(Material to process)

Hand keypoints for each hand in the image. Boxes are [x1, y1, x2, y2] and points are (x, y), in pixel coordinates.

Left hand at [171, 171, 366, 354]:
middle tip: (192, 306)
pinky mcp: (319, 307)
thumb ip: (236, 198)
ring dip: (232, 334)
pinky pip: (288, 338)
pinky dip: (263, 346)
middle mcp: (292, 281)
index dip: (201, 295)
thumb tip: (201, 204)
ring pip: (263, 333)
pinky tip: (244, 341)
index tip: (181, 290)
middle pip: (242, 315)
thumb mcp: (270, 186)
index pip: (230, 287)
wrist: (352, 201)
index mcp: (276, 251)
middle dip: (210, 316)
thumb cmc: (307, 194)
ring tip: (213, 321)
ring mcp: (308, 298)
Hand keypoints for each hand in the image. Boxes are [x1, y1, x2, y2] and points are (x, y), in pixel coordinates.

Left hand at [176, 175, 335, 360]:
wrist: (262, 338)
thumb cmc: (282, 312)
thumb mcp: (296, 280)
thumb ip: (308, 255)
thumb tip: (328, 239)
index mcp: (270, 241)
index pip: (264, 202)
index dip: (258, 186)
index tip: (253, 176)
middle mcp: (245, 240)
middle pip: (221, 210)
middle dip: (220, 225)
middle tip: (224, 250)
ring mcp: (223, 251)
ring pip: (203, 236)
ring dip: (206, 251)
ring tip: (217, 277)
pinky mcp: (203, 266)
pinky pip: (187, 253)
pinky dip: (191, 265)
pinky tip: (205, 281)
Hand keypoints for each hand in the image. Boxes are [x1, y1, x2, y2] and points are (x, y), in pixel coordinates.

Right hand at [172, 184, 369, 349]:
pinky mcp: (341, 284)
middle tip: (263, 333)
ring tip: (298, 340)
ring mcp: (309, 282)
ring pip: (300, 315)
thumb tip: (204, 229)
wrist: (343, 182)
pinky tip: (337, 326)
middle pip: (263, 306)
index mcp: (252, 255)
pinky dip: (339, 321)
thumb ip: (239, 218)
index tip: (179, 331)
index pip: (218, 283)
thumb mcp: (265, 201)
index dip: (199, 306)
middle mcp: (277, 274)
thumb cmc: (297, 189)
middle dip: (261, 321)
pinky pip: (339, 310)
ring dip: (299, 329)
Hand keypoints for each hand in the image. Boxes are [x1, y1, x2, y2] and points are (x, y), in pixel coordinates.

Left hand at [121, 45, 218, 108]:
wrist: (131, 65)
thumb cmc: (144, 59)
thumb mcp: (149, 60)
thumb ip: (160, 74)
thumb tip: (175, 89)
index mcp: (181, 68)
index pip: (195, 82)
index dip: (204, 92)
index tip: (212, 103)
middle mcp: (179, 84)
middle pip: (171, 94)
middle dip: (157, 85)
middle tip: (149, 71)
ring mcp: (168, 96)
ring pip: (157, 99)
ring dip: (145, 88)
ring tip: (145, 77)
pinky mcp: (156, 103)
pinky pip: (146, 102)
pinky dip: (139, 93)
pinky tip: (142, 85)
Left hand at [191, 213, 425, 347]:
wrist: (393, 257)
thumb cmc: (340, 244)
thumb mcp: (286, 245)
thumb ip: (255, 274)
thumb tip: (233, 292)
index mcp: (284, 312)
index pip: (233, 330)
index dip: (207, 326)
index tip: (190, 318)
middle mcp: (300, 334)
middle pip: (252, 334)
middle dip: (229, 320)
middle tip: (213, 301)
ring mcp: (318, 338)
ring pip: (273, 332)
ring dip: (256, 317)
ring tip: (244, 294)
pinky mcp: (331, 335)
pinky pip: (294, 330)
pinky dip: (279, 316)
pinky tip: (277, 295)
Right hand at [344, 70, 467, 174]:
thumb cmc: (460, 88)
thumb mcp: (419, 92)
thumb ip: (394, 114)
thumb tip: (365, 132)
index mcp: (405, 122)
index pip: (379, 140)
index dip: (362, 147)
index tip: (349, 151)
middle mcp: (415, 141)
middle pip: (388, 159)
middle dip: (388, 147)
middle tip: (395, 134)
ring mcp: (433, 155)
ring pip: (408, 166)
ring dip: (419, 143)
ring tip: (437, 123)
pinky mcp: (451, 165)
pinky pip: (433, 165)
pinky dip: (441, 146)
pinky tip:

(Work instruction) What you return must be the lines above that run from the line with "middle tip: (263, 333)" to the line with "ring dip: (256, 317)", inclusive, each copied exactly.

(Solution for this exercise)
middle tip: (263, 333)
ring tip: (298, 340)
ring mcp: (309, 282)
ring pip: (300, 315)
thumb tip: (204, 229)
wrist: (343, 182)
pinky tip: (337, 326)
middle pip: (263, 306)
index mcp: (252, 255)
pinky dip: (339, 321)
thumb ip: (239, 218)
index tip: (179, 331)
index pip: (218, 283)
thumb mcp: (265, 201)
index dip: (199, 306)
middle mcp: (277, 274)
thumb cmc: (297, 189)
middle dip: (261, 321)
pinky pip: (339, 310)
ring dip: (299, 329)
Hand keypoints for each hand in the image. Boxes are [x1, y1, x2, y2] and points are (x, y), in pixel coordinates.

Left hand at [121, 45, 218, 108]:
wrist: (131, 65)
thumb cmc: (144, 59)
thumb mcp: (149, 60)
thumb ip: (160, 74)
thumb tip: (175, 89)
index mcp: (181, 68)
index pip: (195, 82)
index dip: (204, 92)
index tip: (212, 103)
middle mcp: (179, 84)
middle pip: (171, 94)
middle dip: (157, 85)
middle tip: (149, 71)
ring mcp: (168, 96)
ring pip: (157, 99)
ring dip: (145, 88)
ring tip: (145, 77)
pinky mcp: (156, 103)
pinky pip: (146, 102)
pinky dip: (139, 93)
pinky tip: (142, 85)
Left hand at [191, 213, 425, 347]:
wrist: (393, 257)
thumb cmc: (340, 244)
thumb mcp: (286, 245)
thumb ip: (255, 274)
thumb tip: (233, 292)
index mcp: (284, 312)
index pip: (233, 330)
index dip: (207, 326)
index tip: (190, 318)
middle mcp: (300, 334)
middle pip: (252, 334)
middle dip: (229, 320)
middle tip: (213, 301)
ring mcp: (318, 338)
ring pip: (273, 332)
ring dip: (256, 317)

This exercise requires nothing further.